Middle Eastern – gently spiced and fragrant, Middle Eastern cookery uses lots of fresh ingredients. For example, a vegetable tagine with couscous and fresh mint is warming and filling any time of the year. Recreate Middle Eastern flavours with cumin, turmeric, caraway seeds, cinnamon, harissa, ras el hanout spice mix, fresh mint and paprika.
Caribbean – ranging from mellow warmth up to something with a real kick, Caribbean food is becoming more popular in the UK and easier to find. A satisfying mix of many influences from around the world, Caribbean food commonly involves rice, flat bread, chickpeas, beans, potatoes, goat, sweet potatoes and coconut. Traditionally it does contain a lot of fat, so make it yourself to cut down on oil and salt – although there is also a huge range of bright, sweet tropical fruits to enjoy as well. Fresh pineapple with a little sprinkling of finely chopped chillies is a real eye-opener. Recreate Caribbean flavours with Jerk seasoning, pepper sauce, mango, coriander, chillies, garlic and ginger.
Spanish – often echoing the gold and red of the flag, Spanish food has been influenced over the centuries by North Africa, embracing a world of spices yet always letting the main ingredient speak for itself. A lot of olive oil is used in Spanish cooking, however – while a little bit is good for you, it does still contain a whopping 900 calories per 100g, so use it sparingly. A paella made with a low-calorie frying spray, lots of fresh veg and brown rice can be a colourful, satisfying meal any time of the year. Recreate Spanish flavours with smoked paprika, garlic, chilli, saffron and tomatoes.
Chinese – Sichuan, Singaporean and Hunan styles of cooking are among the spiciest in the vast range of Chinese cuisines, but you don’t have to go as spicy as all that to get something really tasty and moreish. Chinese food can be supplemented with tons of delicious exotic vegetables as well – unlikely to be grown locally, but still a healthy addition to your repertoire. Think of baby sweetcorn, pak choi (similar to cabbage or spring greens), zingy spring onions, and peppers of all colours. Recreate Chinese flavours with reduced salt soy sauce, ginger, garlic, Shaoxing rice wine and chopped chilli.

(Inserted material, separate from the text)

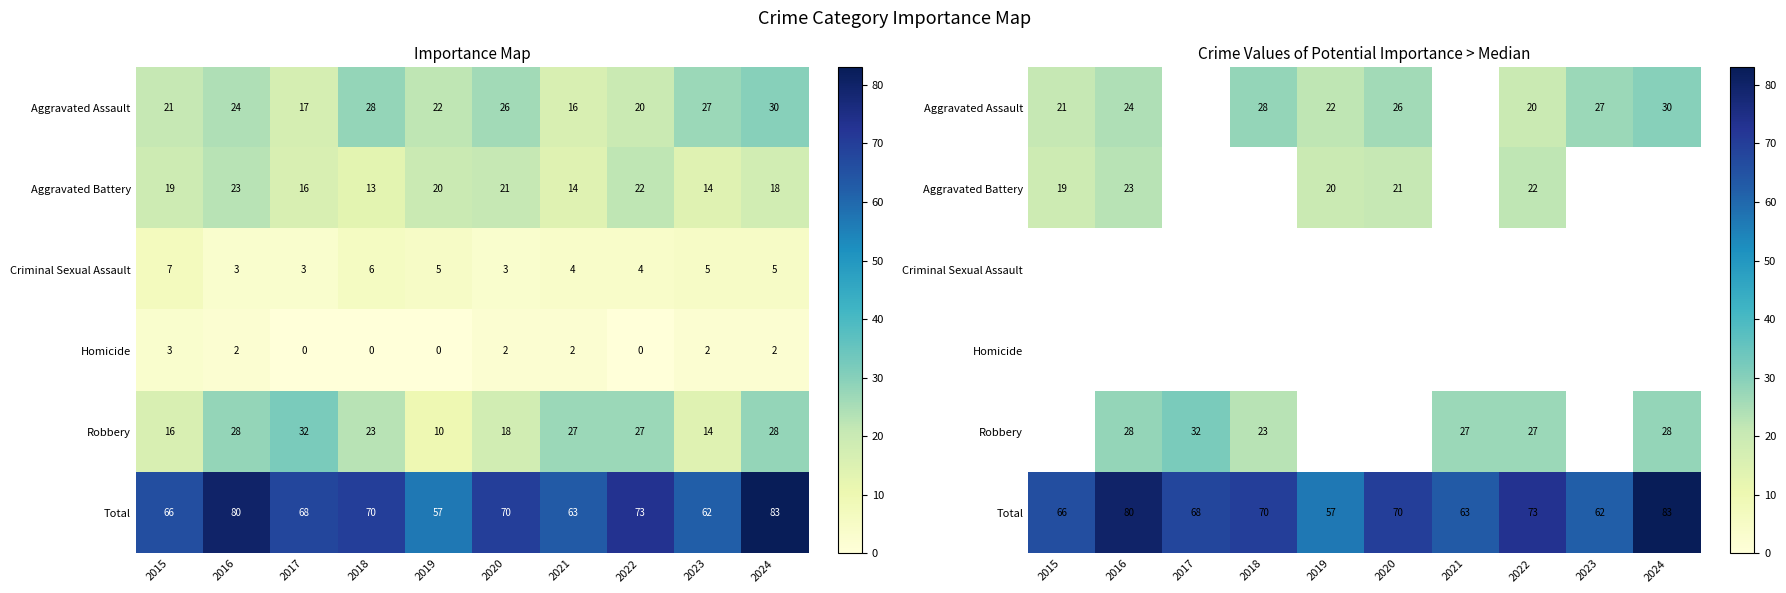

Which series has the largest total across all categories?

Total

Using the right cooking technique can make a world of difference to the flavour (and nutritional value) of vegetables and meat. Steaming vegetables rather than boiling can leave them with all their flavours and most of their goodness intact, for example, and a short cooking time is generally better than over-cooking.

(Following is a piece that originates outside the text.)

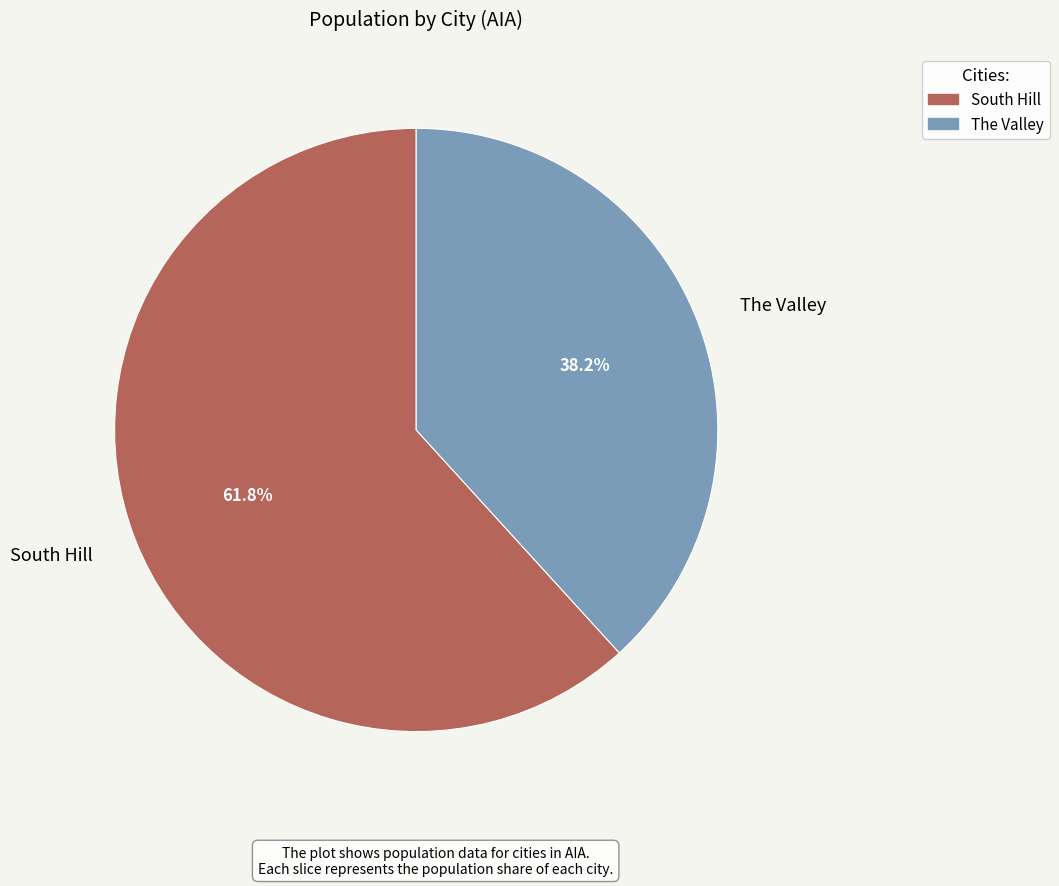

What is the ratio of the value at South Hill to the value at The Valley?

1.6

Techniques that don’t add extra fat are worth looking at – instead of frying lean meat, try grilling at a low temperature, roasting or even barbecuing for that delicious unmistakable outdoorsy summer flavour. To keep it healthy, make sure meat is cooked through and doesn’t come into contact with the flames or coals. Add herbs, lemon or garlic to roasting veg and meat for a powerful depth of flavour that doesn’t pile on calories.
Eating food that’s all the same texture can get a bit boring. A bowl of porridge is a lovely, comforting start to the day, but it would soon lose its appeal if you ate it for lunch and dinner every day as well. Mixing up textures adds interest to your food, and can even alter your perception of the taste and how much you enjoy a particular food: who wants to eat squelchy strawberries, crunchy boiled potatoes or soggy crisps? Finding your preferred texture for different foods (“Would you like that crunchy, creamy, crispy or crumbly, sir?”) means you can derive the greatest enjoyment without adding so much as a grain of salt or sugar.
When food is fresh, at its best (i.e. in season and perfectly ripe) and cooked well, you don’t need to disguise the taste with salt and sugar, or deep-fry it into submission to make it palatable. The ingredients speak for themselves. Now, hands up if reading this article has made you feel hungry for some new flavourful experiences!